Non Nucleoside Reverse Transcriptase Inhibitors, Molecular Docking Studies and Antitubercular Activity of Thiazolidin-4-one Derivatives

Background: Management of Co-existence of Acquired immunodeficiency syndrome and Tuberculosis has become a global challenge due to the emergence of resistant strains and pill burden. Objective: Hence the aim of the present work was to design and evaluate compounds for their dual activity on HIV-1 and Tuberculosis (TB). Methods: A series of seven, novel Thiazolidin-4-one derivatives were synthesized and evaluated for their anti-HIV and anti-tubercular activity along with Molecular docking studies.

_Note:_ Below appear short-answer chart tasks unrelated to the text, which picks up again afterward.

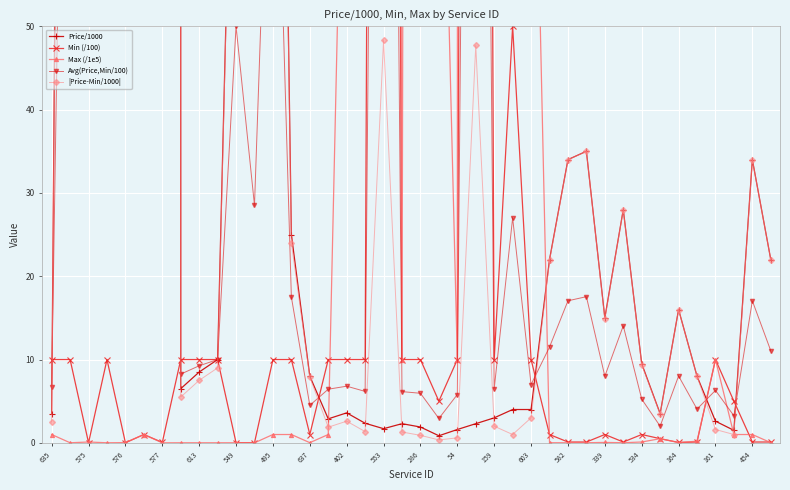

Which category has the highest value in the Min (/100) series?

553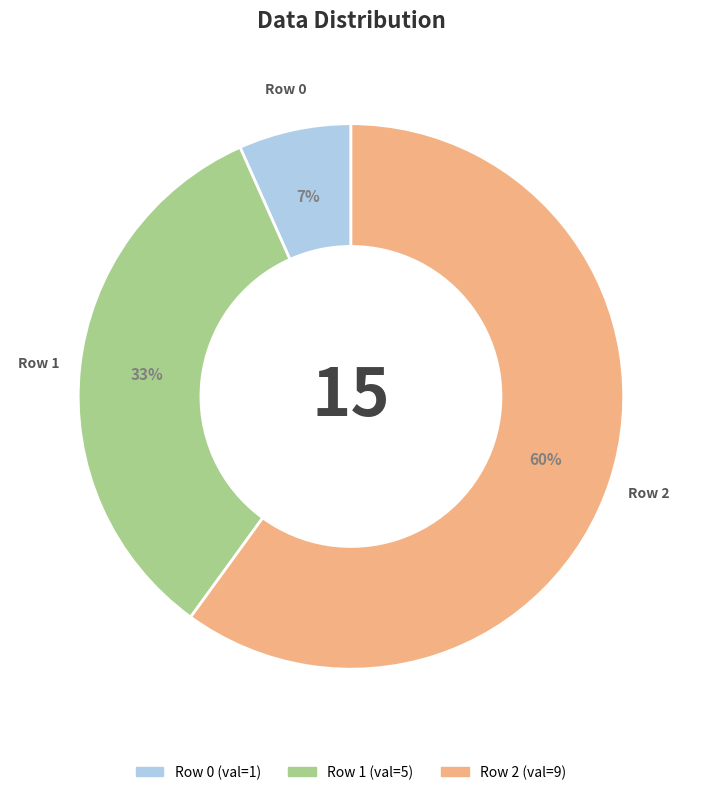

How many segments does this pie chart have?

3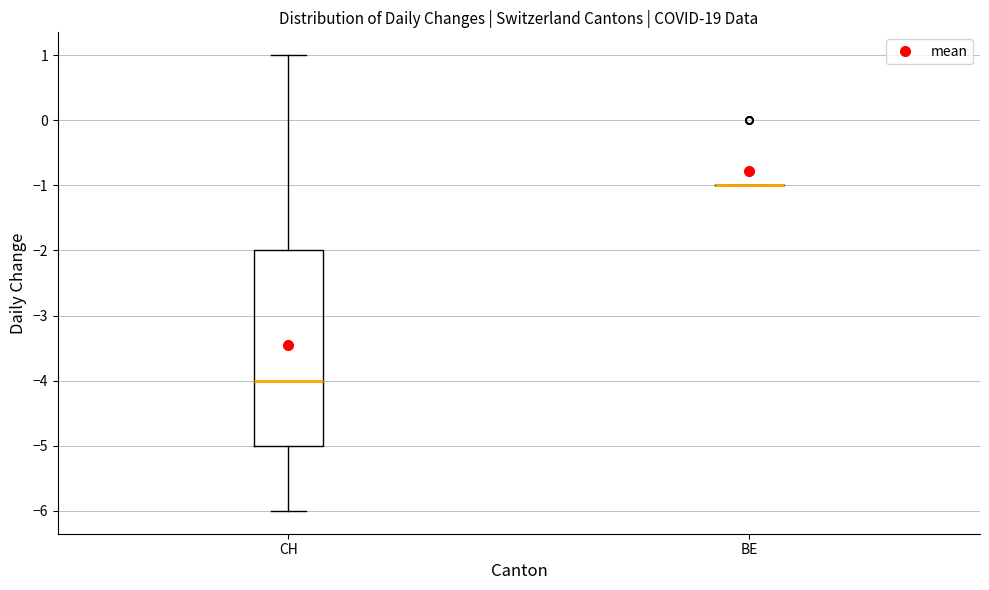

Comparing the boxes themselves (not the whiskers), which one is the tallest?

CH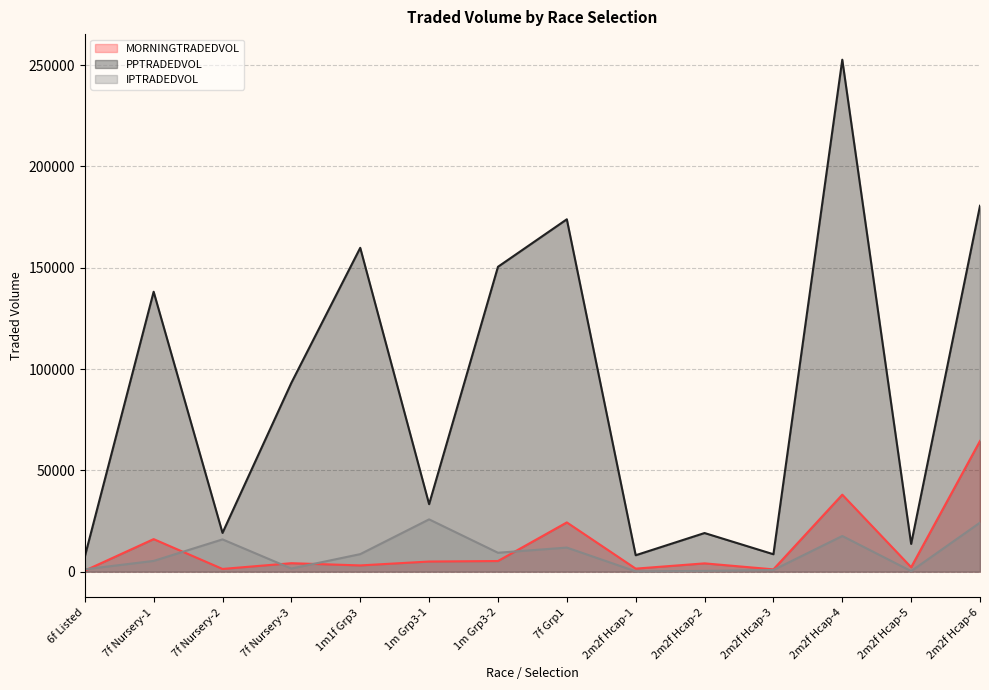

How many series are shown in this chart?

3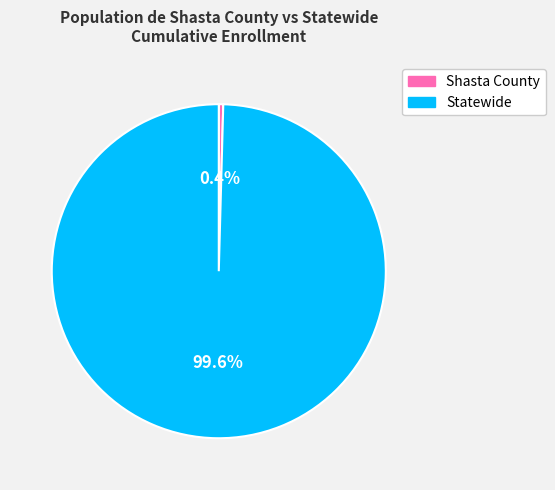

How many segments does this pie chart have?

2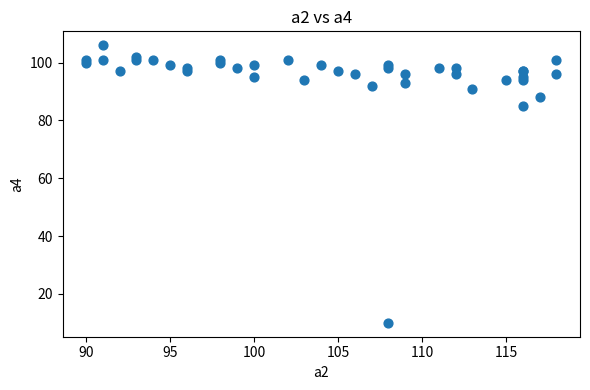

What Y value in the scatter plot is closest to 58?

85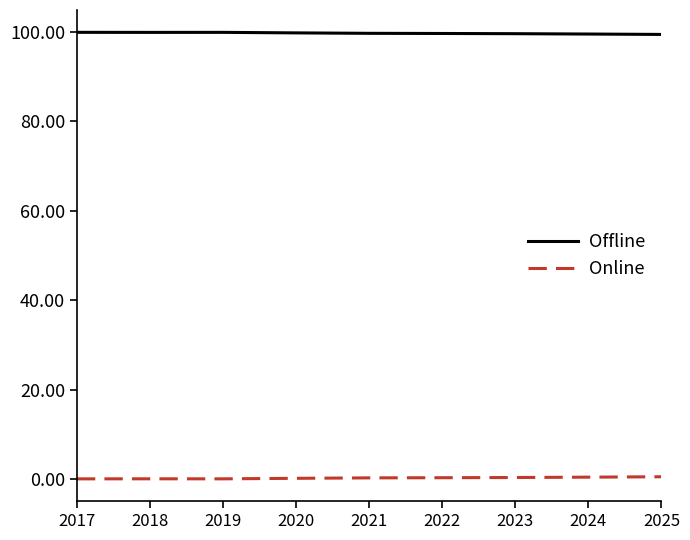

Count the number of categories in the chart.

9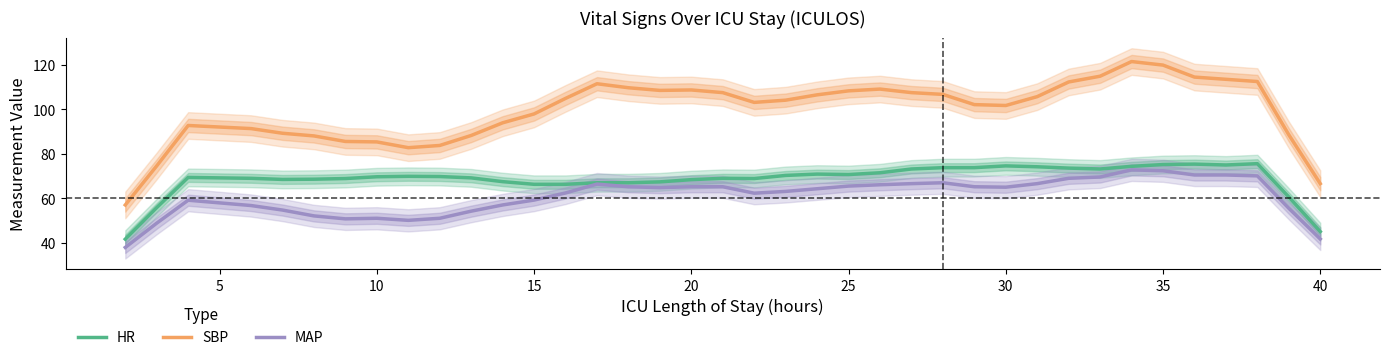

What is the lowest value of the MAP series?

37.9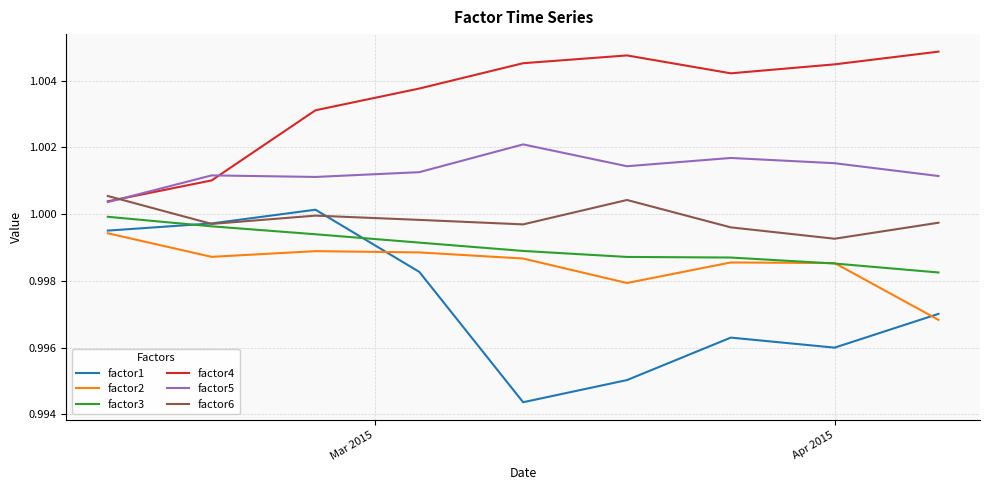

Which series has the widest spread of values?

factor1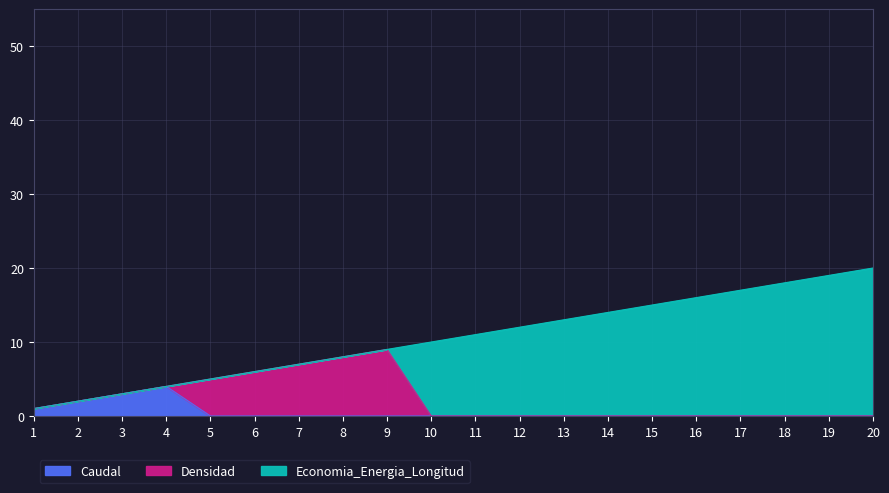

At which label does Caudal reach its minimum?

5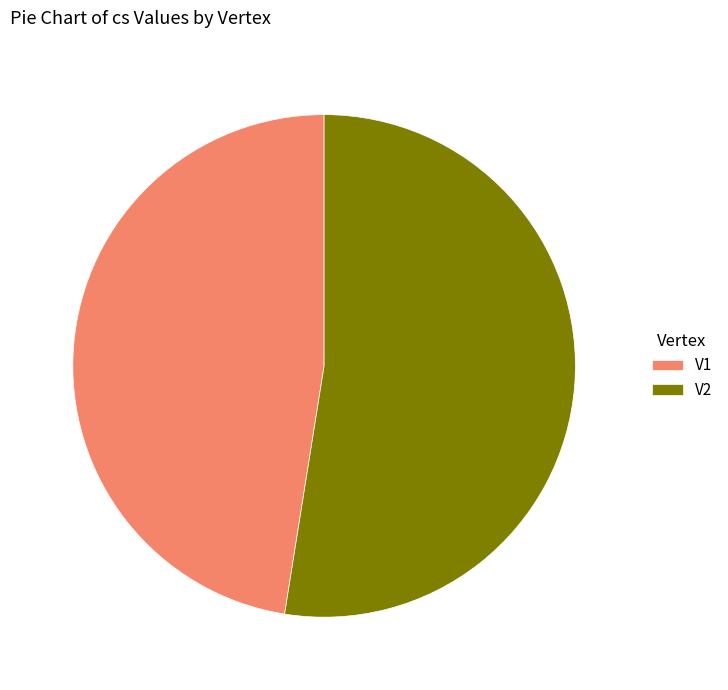

The V2 slice represents 39% of the pie. True or false?

False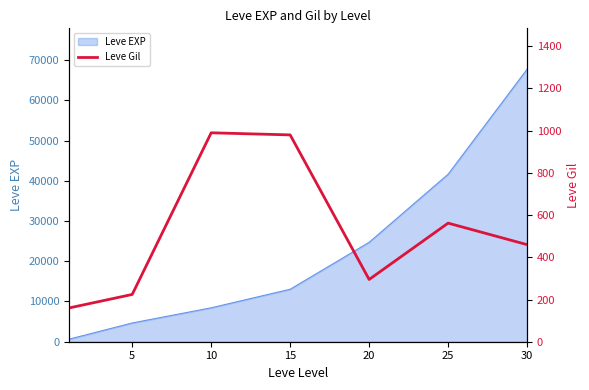

True or false: there are more than 0 points higher than both neighbors.

True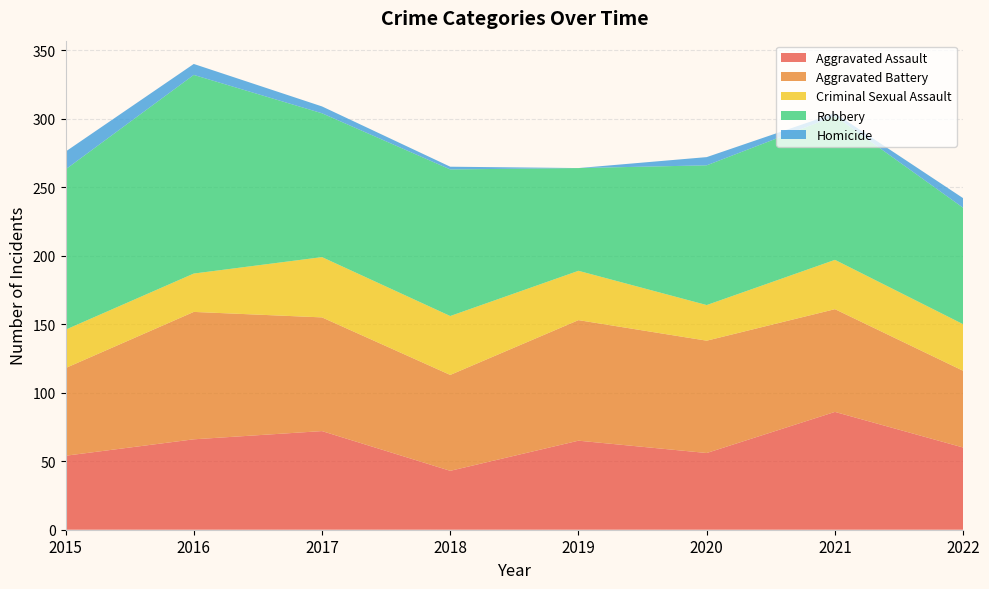

Reading left to right, what are all the values shown in this chart?

Aggravated Assault: 54	66	72	43	65	56	86	60
Aggravated Battery: 64	93	83	70	88	82	75	56
Criminal Sexual Assault: 28	28	44	43	36	26	36	34
Robbery: 117	145	105	107	75	102	105	85
Homicide: 13	8	5	2	0	6	2	7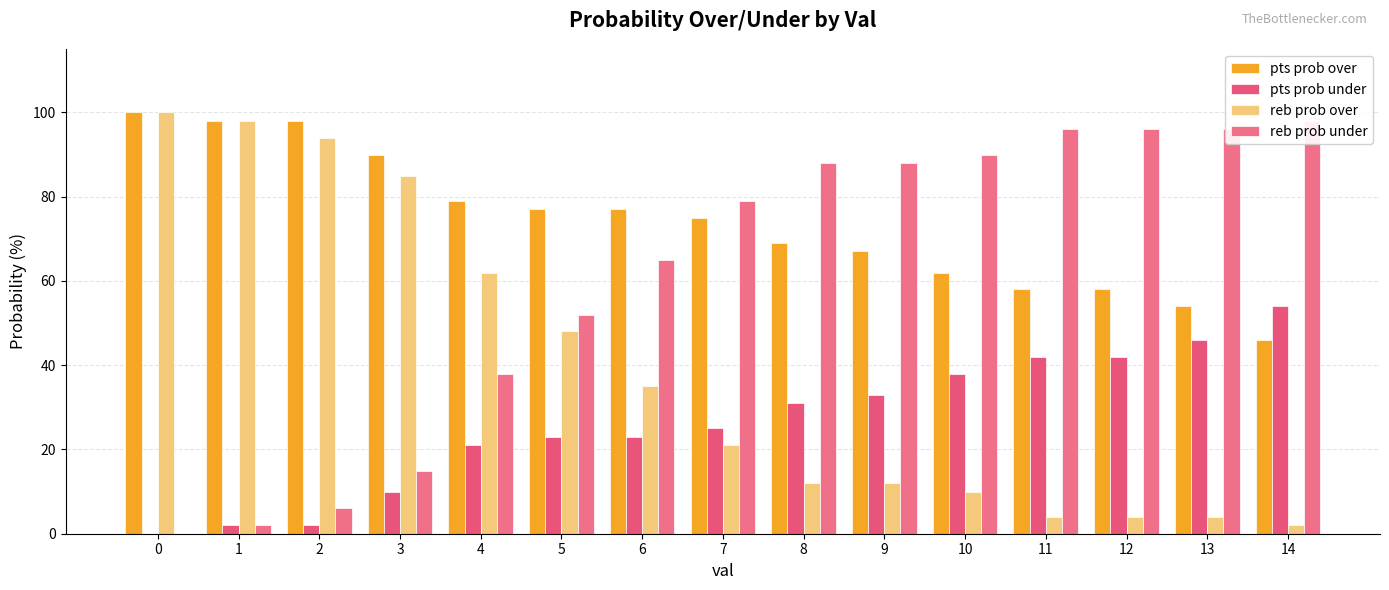

Rank the series by their average value, from highest to lowest.

pts prob over, reb prob under, reb prob over, pts prob under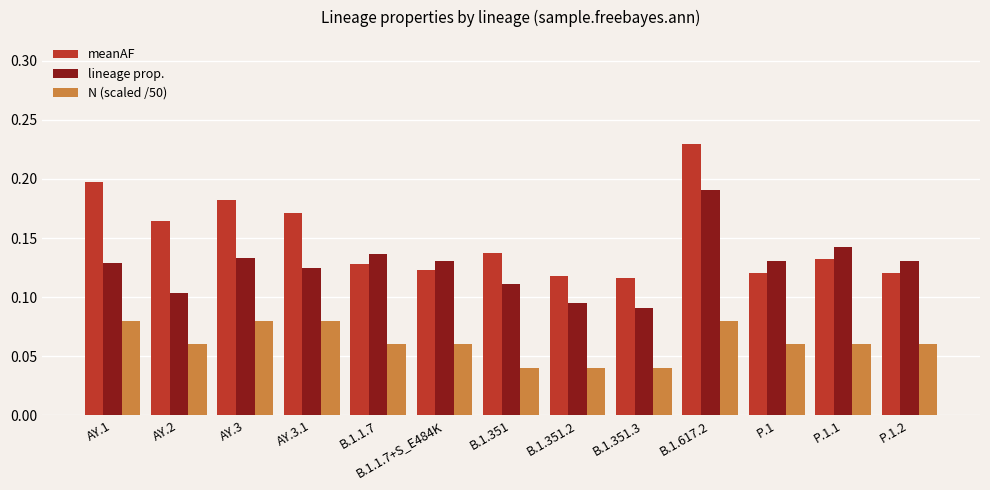

What is the total value across all series at AY.3.1?

0.4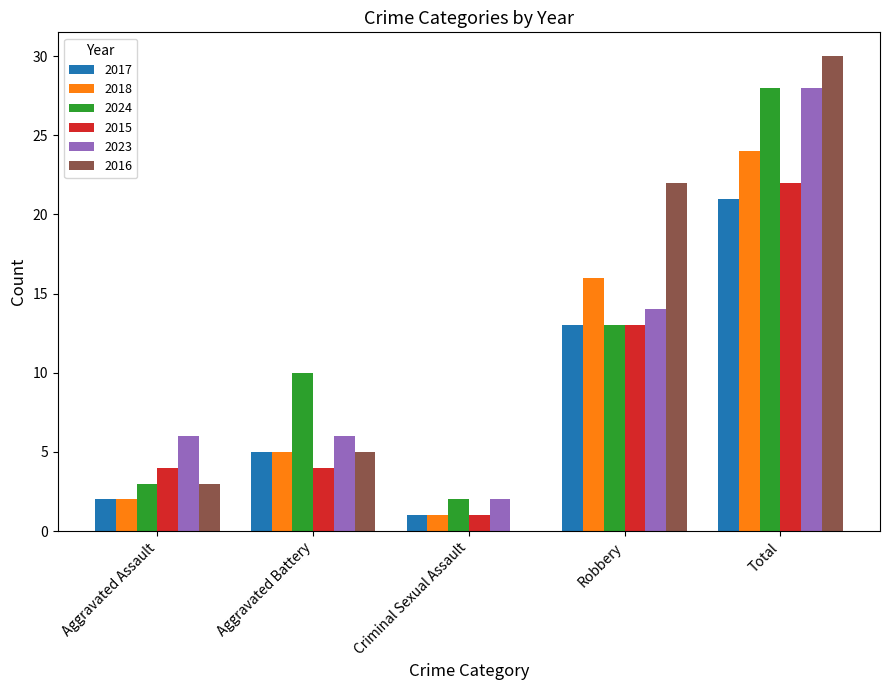

What is the sum of all 2017 values?

42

All the seven compounds displayed promising activity against the replication of HIV-1 in cell-based assays. The four most active compounds were further evaluated against X4 tropic HIV-1UG070 and R5 tropic HIV-1VB59 primary isolates. The binding affinity of all the designed compounds for HIV-RT and Mycobacterium tuberculosis Enol Reductase (MTB InhA) was gauged by molecular docking studies which revealed crucial thermodynamic interactions governing their binding. Results: The CC50 values for the test compounds were in the range of, 15.08-34.9 μg/ml, while the IC50 values were in the range of 16.1-27.13(UG070; X4) and 12.03-23.64 (VB59; R5) μg/ml. The control drug Nevirapine (NVP) exhibited CC50 value of 77.13 μg/ml and IC50 value of 0.03 μg/ml. Amongst all these compounds, compound number 3 showed significant activity with a TI value of 2.167 and 2.678 against the HIV-1 X4 and the R5 tropic virus respectively. In anti-mycobacterial screening, the compounds proved effective in inhibiting the growth of both log phase and starved MTB cultures. Conclusion: Compound 3 has been found to be active against HIV-1 as well as MTB.